Search This Blog


Mendes Brothers Seminar: Passing the Spider Guard

I attended a seminar today, by the Mendes Brothers, Gui and Rafael, hosted by Small Axe BJJ.  The focus of the seminar was the leg drag pass, their predominant style of passing the guard.  Their style is an antithesis to what I've been "raised", but as they are multiple time world champions and I'm not, I'm more than willing to give it a try.  Some initial concepts:

  • Squat position: The Mendes style advocates a squatting position while standing to pass.  Knees bent, low center of gravity.  This maximizes mobility and stability.  It is also a vigorous workout for your thighs and glutes if you are not used to it.
  • Active Toes: Another aspect of the Mendes style is always engaging the toes.  Rather than letting the dorsal foot lie on the mat, posting up on the toes.  They argue that they can create greater pressure and move more rapidly.
  • Learn the details slowly, but drill with speed and power: Take your time to make sure you cover all the details, however once learned, drill with the speed and power of competition.  Train like you fight.
They corkscrew their way to the pass, working first one way then the other, rather than trying to wear down their opponent like a steadily approaching glacier.  Their style takes three steps forwards, two steps back, to gradually work their way past your guard.  The hypothesis behind the leg drag position is that it is a more direct way to close with an opponent, rather than creating the large amount of space needed to go from guard pass directly to side mount.  It avoids the chase, by closing like a trap.

Spider guard pass #1
Your partner has gripped both your sleeves and has his feet in your cubital fossa.  Grip their pant legs, suck your elbows in, placing them in your "hip pockets".  Using the squat Mendes passing stance step backwards, bring your partner to a sitting position.  Roll one hand underneath their leg and to the medial side of their calf.  Now step laterally to the opposite side, rolling your partner onto their shoulder.  Pull the leg, whose foot is still in the cubital fossa to the opposite side.  Simultaneously close the distance, displacing their knees to one side with your body.  They should drape over your thigh, the knee should pinch down and inward.  The other knee should land at about their belt line at the opposite hip, also driving inward.  The shoulder on this side rotates to pin them to the mat.  Your head should be on the side of their face, on the same side as their legs.  Their shoulders are flat on the floor, the pinning shoulder hand can detach from the pant leg and rotate down to grab their belt, holding them.  You want intense pressure, made worse by corkscrewing your partner's spine.  Remember to post on the toes if your knee is down.

Spider guard pass #2
Using the same set-up as above, this time after you roll your hand from top to inside you want to break their grip.  Step your shin in against their forearm on this side and then pull back, breaking the grip.  With your free hand grab their opposite leg, make pressure, and when they attempt to push you back, drag the leg to your opposite hip, again setting up the leg drag position.  This time, we retain control of the leg with the pinning shoulder hand, and either regrab the other pant leg or grip the lapel.  The elbow is placed on the outside of the far thigh if you wish to take back.  The elbow goes inside if we want to take side mount.

Spider guard pass #3
Again from the set-up above, this time you circle your hands inside and underneath both your partners legs and lift.  Your want them posted up on their shoulders, but without having their feet on the floor.  Post one knee into their back. Drag their legs over this thigh and bring your other knee in as above, to set-up the leg drag position.

Spider guard pass #4
This is from the spider guard variation where your partner has placed their shin in one cubital fossa with their other foot in your hip.  Trap their shin by grabbing their belt on this side and creating pressure.  Push the opposite leg to the floor as you step to this side.  Now take two steps to circle in the direction of their shin hook passing that leg to the opposite axilla and then stepping in with your leg to begin the set-up of the leg drag.  Push their leg laterally with your head to complete the position.  I had to release my belt grip as I circled back because my wrist was in jeopardy of submission from my partner's thigh collapsing due to my pressure.
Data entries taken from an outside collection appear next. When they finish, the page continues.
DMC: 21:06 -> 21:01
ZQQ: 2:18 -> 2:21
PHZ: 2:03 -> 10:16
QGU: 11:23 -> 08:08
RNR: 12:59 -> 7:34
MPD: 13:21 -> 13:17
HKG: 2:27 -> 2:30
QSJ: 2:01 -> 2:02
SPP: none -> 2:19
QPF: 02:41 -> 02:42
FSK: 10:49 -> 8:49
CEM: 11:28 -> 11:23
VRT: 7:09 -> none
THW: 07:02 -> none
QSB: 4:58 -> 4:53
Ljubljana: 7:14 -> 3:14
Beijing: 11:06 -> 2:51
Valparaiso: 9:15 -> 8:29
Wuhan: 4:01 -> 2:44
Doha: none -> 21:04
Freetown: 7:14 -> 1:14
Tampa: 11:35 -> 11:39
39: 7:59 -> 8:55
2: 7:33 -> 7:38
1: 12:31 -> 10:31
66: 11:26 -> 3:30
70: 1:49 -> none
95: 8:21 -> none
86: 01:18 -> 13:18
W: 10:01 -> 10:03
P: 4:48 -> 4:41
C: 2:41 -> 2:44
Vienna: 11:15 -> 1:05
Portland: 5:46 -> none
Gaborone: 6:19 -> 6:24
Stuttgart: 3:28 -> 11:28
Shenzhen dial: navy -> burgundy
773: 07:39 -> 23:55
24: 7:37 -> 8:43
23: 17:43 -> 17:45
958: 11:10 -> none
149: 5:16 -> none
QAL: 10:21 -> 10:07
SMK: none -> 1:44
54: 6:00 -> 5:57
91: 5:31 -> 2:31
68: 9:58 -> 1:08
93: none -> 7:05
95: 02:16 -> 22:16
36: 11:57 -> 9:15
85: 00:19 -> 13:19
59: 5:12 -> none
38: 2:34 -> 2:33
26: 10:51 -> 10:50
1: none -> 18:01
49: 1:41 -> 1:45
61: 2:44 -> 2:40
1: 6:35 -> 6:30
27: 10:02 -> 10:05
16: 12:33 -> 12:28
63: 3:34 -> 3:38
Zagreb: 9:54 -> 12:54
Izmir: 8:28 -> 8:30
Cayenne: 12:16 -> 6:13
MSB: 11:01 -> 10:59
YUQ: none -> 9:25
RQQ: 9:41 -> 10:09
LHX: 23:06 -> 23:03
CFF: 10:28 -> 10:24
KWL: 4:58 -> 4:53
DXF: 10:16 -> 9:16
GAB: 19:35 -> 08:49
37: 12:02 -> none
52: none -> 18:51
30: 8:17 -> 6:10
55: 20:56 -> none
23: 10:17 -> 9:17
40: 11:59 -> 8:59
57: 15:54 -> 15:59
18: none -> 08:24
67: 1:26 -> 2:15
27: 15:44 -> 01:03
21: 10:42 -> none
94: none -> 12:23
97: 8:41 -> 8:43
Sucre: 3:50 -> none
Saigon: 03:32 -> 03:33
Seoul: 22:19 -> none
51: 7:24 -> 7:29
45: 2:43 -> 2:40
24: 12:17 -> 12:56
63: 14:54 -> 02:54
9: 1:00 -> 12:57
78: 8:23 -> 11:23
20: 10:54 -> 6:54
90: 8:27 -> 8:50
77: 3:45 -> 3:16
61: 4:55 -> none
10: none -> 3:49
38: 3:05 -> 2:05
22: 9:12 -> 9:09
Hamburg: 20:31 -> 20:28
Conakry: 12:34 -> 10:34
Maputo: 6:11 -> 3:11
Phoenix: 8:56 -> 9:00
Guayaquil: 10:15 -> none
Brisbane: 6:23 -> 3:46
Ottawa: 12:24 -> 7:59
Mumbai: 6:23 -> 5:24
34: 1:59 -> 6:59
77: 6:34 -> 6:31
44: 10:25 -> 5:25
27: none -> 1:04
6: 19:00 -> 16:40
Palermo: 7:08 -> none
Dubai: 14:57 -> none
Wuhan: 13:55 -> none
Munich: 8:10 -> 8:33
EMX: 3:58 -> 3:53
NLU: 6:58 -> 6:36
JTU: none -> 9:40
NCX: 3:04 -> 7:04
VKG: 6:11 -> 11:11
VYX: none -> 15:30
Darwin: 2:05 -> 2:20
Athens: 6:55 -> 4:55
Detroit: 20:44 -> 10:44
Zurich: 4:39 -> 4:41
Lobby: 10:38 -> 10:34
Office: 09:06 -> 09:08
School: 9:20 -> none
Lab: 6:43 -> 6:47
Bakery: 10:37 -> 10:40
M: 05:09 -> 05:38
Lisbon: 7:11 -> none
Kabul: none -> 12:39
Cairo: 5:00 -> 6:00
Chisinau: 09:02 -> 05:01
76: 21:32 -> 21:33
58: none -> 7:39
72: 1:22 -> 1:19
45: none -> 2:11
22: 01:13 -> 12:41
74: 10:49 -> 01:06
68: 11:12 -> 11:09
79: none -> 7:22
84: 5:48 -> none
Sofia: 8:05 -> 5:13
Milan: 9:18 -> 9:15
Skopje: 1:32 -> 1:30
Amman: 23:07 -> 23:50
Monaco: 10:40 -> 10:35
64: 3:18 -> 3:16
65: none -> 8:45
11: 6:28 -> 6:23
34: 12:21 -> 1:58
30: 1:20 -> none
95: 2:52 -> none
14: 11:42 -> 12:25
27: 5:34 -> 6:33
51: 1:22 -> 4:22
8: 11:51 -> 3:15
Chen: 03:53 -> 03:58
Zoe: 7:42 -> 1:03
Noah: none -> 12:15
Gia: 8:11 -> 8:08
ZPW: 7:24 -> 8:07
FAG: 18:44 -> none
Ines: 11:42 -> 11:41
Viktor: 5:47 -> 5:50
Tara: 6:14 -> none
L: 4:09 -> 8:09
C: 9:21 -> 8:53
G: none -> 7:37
Once you have stabilized the leg drag position and your opponent has stopped fighting it is time to capitalize on either the side or rear mount positions.  Do not go for side or rear mount if they are moving, the small amount of room need to obtain position is the room your opponent needs to escape.

Side mount from leg drag
You have your partner pinned in a good leg drag position, the drag side is controlling the lapel.  Detach the pinning shoulder side, opposite the side their legs are on and obtain head control.  Go deep and clasp the uniform of their opposite shoulder.  Quickly move to side mount, in an "active toes" position with the knees tight.  Their arm should be displaced so that your hip is in their axilla, propping them on your superior knee and then propping your head control elbow on your thigh.  Your inferior knee and other elbow control the hips respectively.  Use your free hand to control the far arm.

Rear mount from leg drag
From the leg drag position, the side opposite the drag side underhooks and grabs the collar.  The leg drag side controls their biceps.  Pull their arm in on the leg drag side as you prop them on their side.  Bump their arm on the underhook side up and place your chin on their trapezius as you secure the seatbelt grip.  Slide your knee from the over the shoulder portion of the seat belt in behind them and pull them to rear mount.

The Mendes Brothers advocate using the thumb in the seat belt grip.  Thus the underhook grabs the opposite wrist with the thumb and attempts to conceal that hand.

A quote from today: "Passing the guard three times doesn't mean I did a good job.  It means I need to work on holding my opponent. I should pass the guard once, obtain side mount, mount, or rear mount, and then attempt to submit him."